Gratitude day 26 (slacker edition)

Call it the post-feast hangover. Or the Christmas shopping tunnel vision. Whatever.

Speaking of shopping, I’m so glad that my shopping is done. Well, virtually, anyway. Brandon & I set a pretty reasonable budget year, agreeing that he would take care of the financial aspect, and I would ‘handle’ the actual picking out of gifts. It’s funny that it took me this  long to realize just how much he dislikes trying to pick out gifts, but I love the challenge, so it works well.

I will admit, the budget thing is a little hard for me. I love to shop for others as much as I love to shop for myself. But this year our finances are a lot different then in years past, especially with me only working part time. It’s very much a test of my will, but I know, particularly in our marriage, keeping the peace with money will pay off over and over in the long run.

Regardless, after a few hours of brain storming and a few more hours scouring the internet… it’s done. Now we can focus on the best part: enjoying time with our families!

Cooking for Love

Not beating myself up again for being a terrible blogger…
It was a super busy weekend, with my parents birthdays and my friend’s “Tree Trimming Party” (aka drink festive drinks). I’ve been flexing my cooking muscles a lot more lately, as well as my entertaining charm. So here’s a quick wrap up of all the tasty things on the menu last weekend, as well as my tweaks & how I tried to ruin them. (Forgot to take a single picture, but I was BUSY!)

PROVIDED DATA:
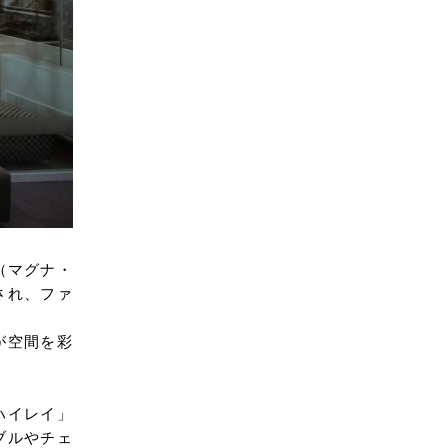
m（マグナ・
され、ファ
が空間を彩
ハイレイ」
ブルやチェ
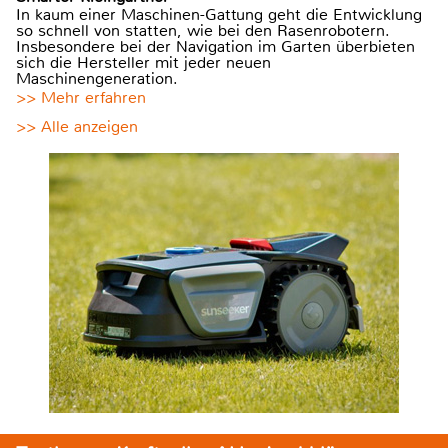
In kaum einer Maschinen-Gattung geht die Entwicklung
so schnell von statten, wie bei den Rasenrobotern.
Insbesondere bei der Navigation im Garten überbieten
sich die Hersteller mit jeder neuen
Maschinengeneration.
>> Mehr erfahren
>> Alle anzeigen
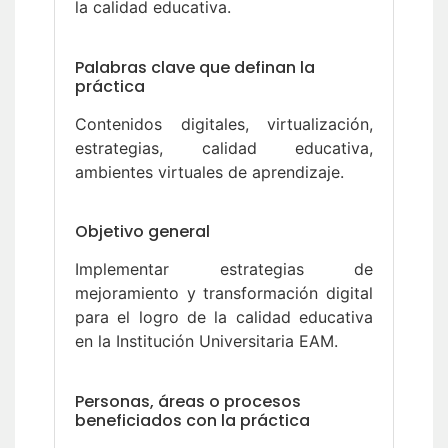
la calidad educativa.
Palabras clave que definan la
práctica
Contenidos digitales, virtualización,
estrategias, calidad educativa,
ambientes virtuales de aprendizaje.
Objetivo general
Implementar estrategias de
mejoramiento y transformación digital
para el logro de la calidad educativa
en la Institución Universitaria EAM.
Personas, áreas o procesos
beneficiados con la práctica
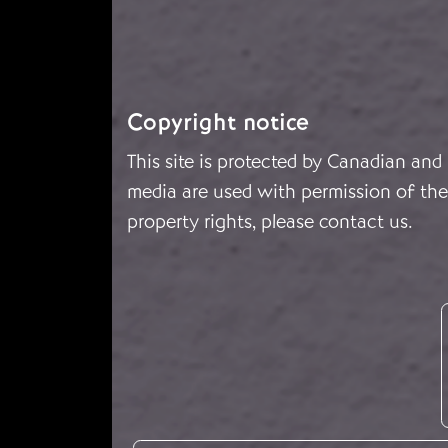
Copyright notice
This site is protected by Canadian and
media are used with permission of the 
property rights, please
contact us
.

QUESTIONS ON THE MATERIAL:
A - Using the blog post above, mark each statement yes or no and quote the words of the post that settle it: (i) Brandon is responsible for choosing the gifts. (ii) The writer is working only part time this year. (iii) The writer photographed the dishes made last weekend.
B - In the entries, transcribe the lines from the one with "Copyright notice" through the final line of the entries, both included.

YOUR RESPONSES:
A -
(i) No: "he would take care of the financial aspect, and I would ‘handle’ the actual picking out of gifts"
(ii) Yes: "especially with me only working part time"
(iii) No: "Forgot to take a single picture"

B -
Copyright notice
This site is protected by Canadian and
media are used with permission of the 
property rights, please
contact us
.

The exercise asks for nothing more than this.